In accordance with this, the Ratio Studiorum is not absolute in its general legislation, and leaves room for the special conditions of different countries. A most distinct conception of the meaning and process of conferring degrees may be had, by consulting the typical constitution of an exclusively Jesuit university, as exhibited in the Monumenta Germaniæ Pædagogica.[333] The third part of this document treats exclusively of the "Variety of Academic Degrees and the Conditions for Each." And it begins by saying: "As it is expedient to confer Academic degrees on those who are found worthy of the same, so the utmost caution is to be practised, lest, at any time, they be conferred on such as would only bring the name of the Academy into discredit, and the degrees themselves into contempt. Wherefore no degree is ever to be conferred upon any one, who has not undergone all the tests which the customs of universities require."

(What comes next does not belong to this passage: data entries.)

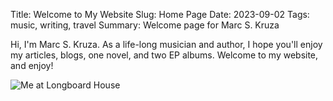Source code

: Title: Welcome to My Website
Slug: Home Page
Date: 2023-09-02
Tags: music, writing, travel
Summary: Welcome page for Marc S. Kruza

Hi, I'm Marc S. Kruza. As a life-long musician and author, I hope you'll enjoy my articles, blogs, one novel, and two EP albums. Welcome to my website, and enjoy!

![Me at Longboard House]({static}/images/me_longboard_house.jpg) 
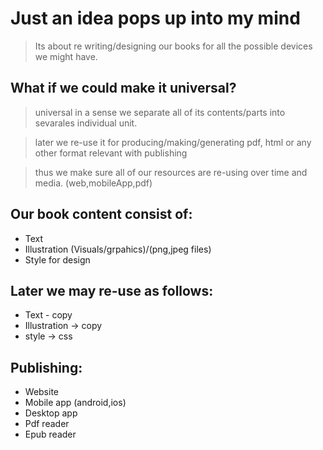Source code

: 
# Just an idea pops up into my mind
> Its about re writing/designing our books for all the possible devices we might have.

## What if we could make it universal?
> universal in a sense we separate all of its contents/parts into sevarales individual unit.

> later we re-use it for producing/making/generating pdf, html or any other format relevant with publishing

> thus we make sure all of our resources are re-using over time and media. (web,mobileApp,pdf)

## Our book content consist of:
* Text
* Illustration (Visuals/grpahics)/(png,jpeg files)
* Style for design

## Later we may re-use as follows:

* Text - copy
* Illustration -> copy
* style -> css

## Publishing:
* Website
* Mobile app (android,ios)
* Desktop app
* Pdf reader
* Epub reader
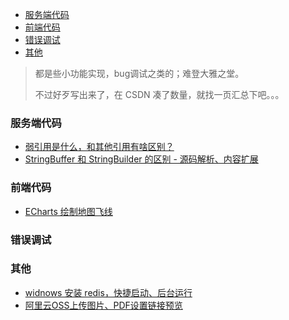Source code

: <div class="catalog">

- [服务端代码](#t0)
- [前端代码](#t1)
- [错误调试](#t2)
- [其他](#t3)

</div>

> 都是些小功能实现，bug调试之类的；难登大雅之堂。
>
> 不过好歹写出来了，在 CSDN 凑了数量，就找一页汇总下吧。。。

### <span id="t0">服务端代码</span>

- <a href="https://blog.csdn.net/m0_46144826/article/details/108246718" target="_blank">弱引用是什么，和其他引用有啥区别？</a>
- <a href="https://blog.csdn.net/m0_46144826/article/details/108437629" target="_blank">StringBuffer 和 StringBuilder 的区别 - 源码解析、内容扩展</a>


### <span id="t1">前端代码</span>

- <a href="https://blog.csdn.net/m0_46144826/article/details/107435819" target="_blank">ECharts 绘制地图飞线</a>


### <span id="t2">错误调试</span>



### <span id="t3">其他</span>

- <a href="https://blog.csdn.net/m0_46144826/article/details/106825426" target="_blank">widnows 安装 redis，快捷启动、后台运行</a>
- <a href="https://blog.csdn.net/m0_46144826/article/details/119653718" target="_blank">阿里云OSS上传图片、PDF设置链接预览</a>
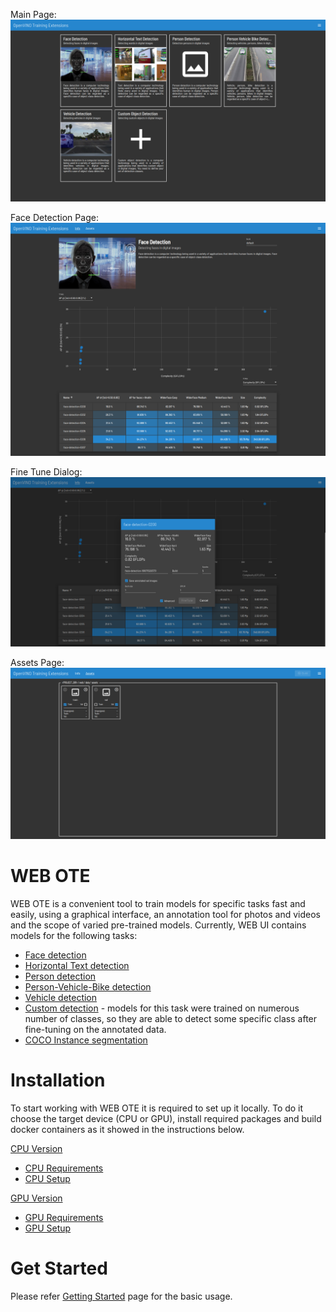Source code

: Main Page:
![main](.images/main.png)

Face Detection Page:
![face-detection](.images/face-detection.png)

Fine Tune Dialog:
![fine-tube](.images/fine-tune.png)

Assets Page:
![assets](.images/assets.png)


# WEB OTE
WEB OTE is a convenient tool to train models for specific tasks fast and easily, using a graphical interface, an annotation tool for photos and videos and the scope of varied pre-trained models. Currently, WEB UI contains models for the following tasks:
- [Face detection](../pytorch_toolkit/object_detection/model_templates/face-detection/readme.md#face-detection)
- [Horizontal Text detection](../pytorch_toolkit/object_detection/model_templates/horizontal-text-detection/readme.md#text-detection)
- [Person detection](../pytorch_toolkit/object_detection/model_templates/person-detection/readme.md#person-detection)
- [Person-Vehicle-Bike detection](../pytorch_toolkit/object_detection/model_templates/person-vehicle-bike-detection/readme.md#person-vehicle-bike-detector)
- [Vehicle detection](../pytorch_toolkit/object_detection/model_templates/vehicle-detection/readme.md#vehicle-detection)
- [Custom detection](../pytorch_toolkit/object_detection/model_templates/custom-detection/readme.md#custom-object-detector) - models for this task were trained on numerous number of classes, so they are able to detect some specific class after fine-tuning on the annotated data.
- [COCO Instance segmentation](../pytorch_toolkit/instance_segmentation_2/model_templates/coco-instance-segmentation/readme.md#instance-segmentation)

# Installation
To start working with WEB OTE it is required to set up it locally. To do it choose the target device (CPU or GPU), install required packages and build docker containers as it showed in the instructions below.

[CPU Version](CPU_README.md#cpu-version)
  - [CPU Requirements](CPU_README.md#cpu-requirements)
  - [CPU Setup](CPU_README.md#cpu-setup)
  
[GPU Version](GPU_README.md#gpu-version)
  - [GPU Requirements](GPU_README.md#gpu-requirements)
  - [GPU Setup](GPU_README.md#gpu-setup)
  
# Get Started
Please refer [Getting Started](GETTING_STARTED.md) page for the basic usage. 

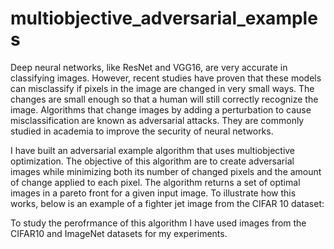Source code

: # multiobjective_adversarial_examples
Deep neural networks, like ResNet and VGG16, are very accurate in classifying images. However, recent studies have proven that these models can misclassify if pixels in the image are changed in very small ways. The changes are small enough so that a human will still correctly recognize the image. Algorithms that change images by adding a perturbation to cause misclassification are known as adversarial attacks. They are commonly  studied in academia to improve the security of neural networks.

I have built an adversarial example algorithm that uses multiobjective optimization. The objective of this algorithm are to create adversarial images while minimizing both its number of changed pixels and the amount of change applied to each pixel. The algorithm returns a set of optimal images in a pareto front for a given input image. To illustrate how this works, below is an example of a fighter jet image from the CIFAR 10 dataset:

To study the perofrmance of this algorithm I have used images from the CIFAR10 and ImageNet datasets for my experiments. 


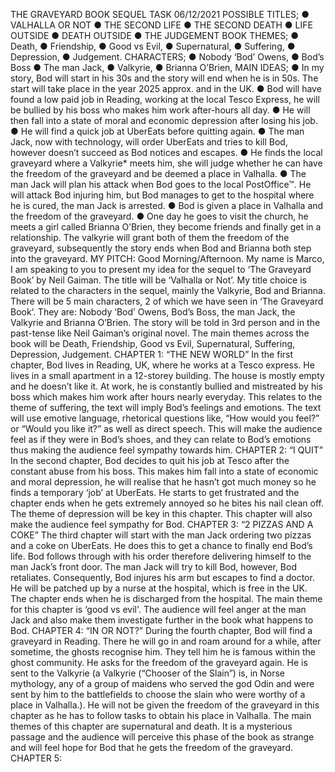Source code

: THE GRAVEYARD BOOK SEQUEL TASK 06/12/2021 
POSSIBLE TITLES; 
● VALHALLA OR NOT 
● THE SECOND LIFE 
● THE SECOND DEATH 
● LIFE OUTSIDE 
● DEATH OUTSIDE 
● THE JUDGEMENT BOOK 
THEMES; 
● Death, 
● Friendship, 
● Good vs Evil, 
● Supernatural, 
● Suffering, 
● Depression, 
● Judgement. 
CHARACTERS; 
● Nobody ‘Bod’ Owens, 
● Bod’s Boss 
● The man Jack, 
● Valkyrie, 
● Brianna O’Brien, 
MAIN IDEAS; 
● In my story, Bod will start in his 30s and the story will end when he is in 50s. The start will take place in the year 2025 approx. and in the UK. 
● Bod will have found a low paid job in Reading, working at the local Tesco Express, he will be bullied by his boss who makes him work after-hours all day. 
● He will then fall into a state of moral and economic depression after losing his job. ● He will find a quick job at UberEats before quitting again. 
● The man Jack, now with technology, will order UberEats and tries to kill Bod, however doesn’t succeed as Bod notices and escapes. 
● He finds the local graveyard where a Valkyrie* meets him, she will judge whether he can have the freedom of the graveyard and be deemed a place in Valhalla. ● The man Jack will plan his attack when Bod goes to the local PostOffice™. He will attack Bod injuring him, but Bod manages to get to the hospital where he is cured, the man Jack is arrested. 
● Bod is given a place in Valhalla and the freedom of the graveyard. 
● One day he goes to visit the church, he meets a girl called Brianna O’Brien, they become friends and finally get in a relationship. The valkyrie will grant both of them the freedom of the graveyard, subsequently the story ends when Bod and Brianna both step into the graveyard.
MY PITCH: 
Good Morning/Afternoon. My name is Marco, I am speaking to you to present my idea for the sequel to ‘The Graveyard Book’ by Neil Gaiman. The title will be ‘Valhalla or Not’. My title choice is related to the characters in the sequel, mainly the Valkyrie, Bod and Brianna. There will be 5 main characters, 2 of which we have seen in ‘The Graveyard Book’. They are: Nobody ‘Bod’ Owens, Bod’s Boss, the man Jack, the Valkyrie and Brianna O’Brien. The story will be told in 3rd person and in the past-tense like Neil Gaiman’s original novel. The main themes across the book will be Death, 
Friendship, Good vs Evil, Supernatural, Suffering, Depression, Judgement. 
CHAPTER 1: “THE NEW WORLD” 
In the first chapter, Bod lives in Reading, UK, where he works at a Tesco express. He lives in a small apartment in a 12-storey building. The house is mostly empty and he doesn’t like it. At work, he is constantly bullied and mistreated by his boss which makes him work after hours nearly everyday. This relates to the theme of suffering, the text will imply Bod’s feelings and emotions. The text will use emotive language, rhetorical questions like, “How would you feel?” or “Would you like it?” as well as direct speech. This will make the audience feel as if they were in Bod’s shoes, and they can relate to Bod’s emotions thus making the audience feel sympathy towards him. 
CHAPTER 2: “I QUIT” 
In the second chapter, Bod decides to quit his job at Tesco after the constant abuse from his boss. This makes him fall into a state of economic and moral depression, he will realise that he hasn’t got much money so he finds a temporary ‘job’ at UberEats. He starts to get frustrated and the chapter ends when he gets extremely annoyed so he bites his nail clean off. The theme of depression will be key in this chapter. This chapter will also make the audience feel sympathy for Bod. 
CHAPTER 3: “2 PIZZAS AND A COKE” 
The third chapter will start with the man Jack ordering two pizzas and a coke on UberEats. He does this to get a chance to finally end Bod’s life. Bod follows through with his order therefore delivering himself to the man Jack’s front door. The man Jack will try to kill Bod, however, Bod retaliates. Consequently, Bod injures his arm but escapes to find a doctor. He will be patched up by a nurse at the hospital, which is free in the UK. The chapter ends when he is discharged from the hospital. The main theme for this chapter is ‘good vs evil'. The audience will feel anger at the man Jack and also make them investigate further in the book what happens to Bod.
CHAPTER 4: “IN OR NOT?” 
During the fourth chapter, Bod will find a graveyard in Reading. There he will go in and roam around for a while, after sometime, the ghosts recognise him. They tell him he is famous within the ghost community. He asks for the freedom of the graveyard again. He is sent to the Valkyrie (a Valkyrie (“Chooser of the Slain”) is, in Norse mythology, any of a group of maidens who served the god Odin and were sent by him to the battlefields to choose the slain who were worthy of a place in Valhalla.). He will not be given the freedom of the graveyard in this chapter as he has to follow tasks to obtain his place in Valhalla. The main themes of this chapter are supernatural and death. It is a mysterious passage and the audience will perceive this phase of the book as strange and will feel hope for Bod that he gets the freedom of the graveyard. 
CHAPTER 5:
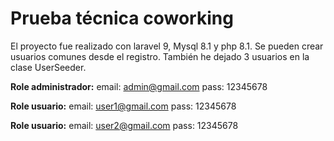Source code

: # Prueba técnica coworking

El proyecto fue realizado con laravel 9, Mysql 8.1 y php 8.1.
Se pueden crear usuarios comunes desde el registro.
También he dejado 3 usuarios en la clase UserSeeder.

**Role administrador:**
email: admin@gmail.com
pass: 12345678

**Role usuario:**
email: user1@gmail.com
pass: 12345678

**Role usuario:**
email: user2@gmail.com
pass: 12345678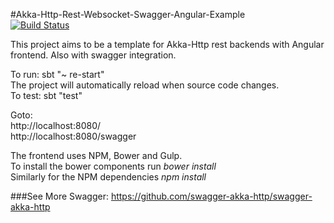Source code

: #Akka-Http-Rest-Websocket-Swagger-Angular-Example    
[![Build Status](https://travis-ci.org/Ciaran0/Akka-Http-Swagger-WebSocket-Angular-Example.svg?branch=master)](https://travis-ci.org/Ciaran0/Akka-Http-Swagger-WebSocket-Angular-Example)

This project aims to be a template for Akka-Http rest backends with Angular frontend. Also with swagger integration.

To run: sbt "~ re-start"  
The project will automatically reload when source code changes.  
To test: sbt "test"

Goto:  
http://localhost:8080/  
http://localhost:8080/swagger

The frontend uses NPM, Bower and Gulp.  
To install the bower components run *bower install*  
Similarly for the NPM dependencies *npm install*  

###See More
Swagger: https://github.com/swagger-akka-http/swagger-akka-http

Passing on from the sixteenth century to our time, an important gap has to be crossed in the educational history of the Order. It is that of the Suppression, during about forty years at the end of the last century and the beginning of the present. These blank pages signify the total loss of property and position, with a severance in many places of the educational traditions for almost sixty years, and the entire destruction of them in many other parts. Besides, like "goods derelict," the whole system of education which, by means of the Society, had passed out of a limited number of mediæval universities, and had been accommodated with a home gratuitously in over seven hundred cities and towns of a dozen nationalities, was found by the Order, at its resurrection, to be largely in the hands of State authorities, or, at least, not independent of State control. Restored, but having had to struggle into existence, under altered and unfavorable circumstances, this pedagogical system may be viewed with interest, as it stands towards the close of the nineteenth century. For this purpose I may be allowed to glance at it, in several parts of the world, under the precise aspect which I have just been regarding, that of endeavoring to complete its work of education with Academic degrees.

In the United States, it has the same freedom of action as any other system of higher education, with none of the special support which is given to organizations endowed by the State.

In many parts of the continent of Europe, the property of the Order is in an habitual or chronic state of confiscation, and the members, as educators, are legally outlawed. Education can scarcely thrive when on the wing.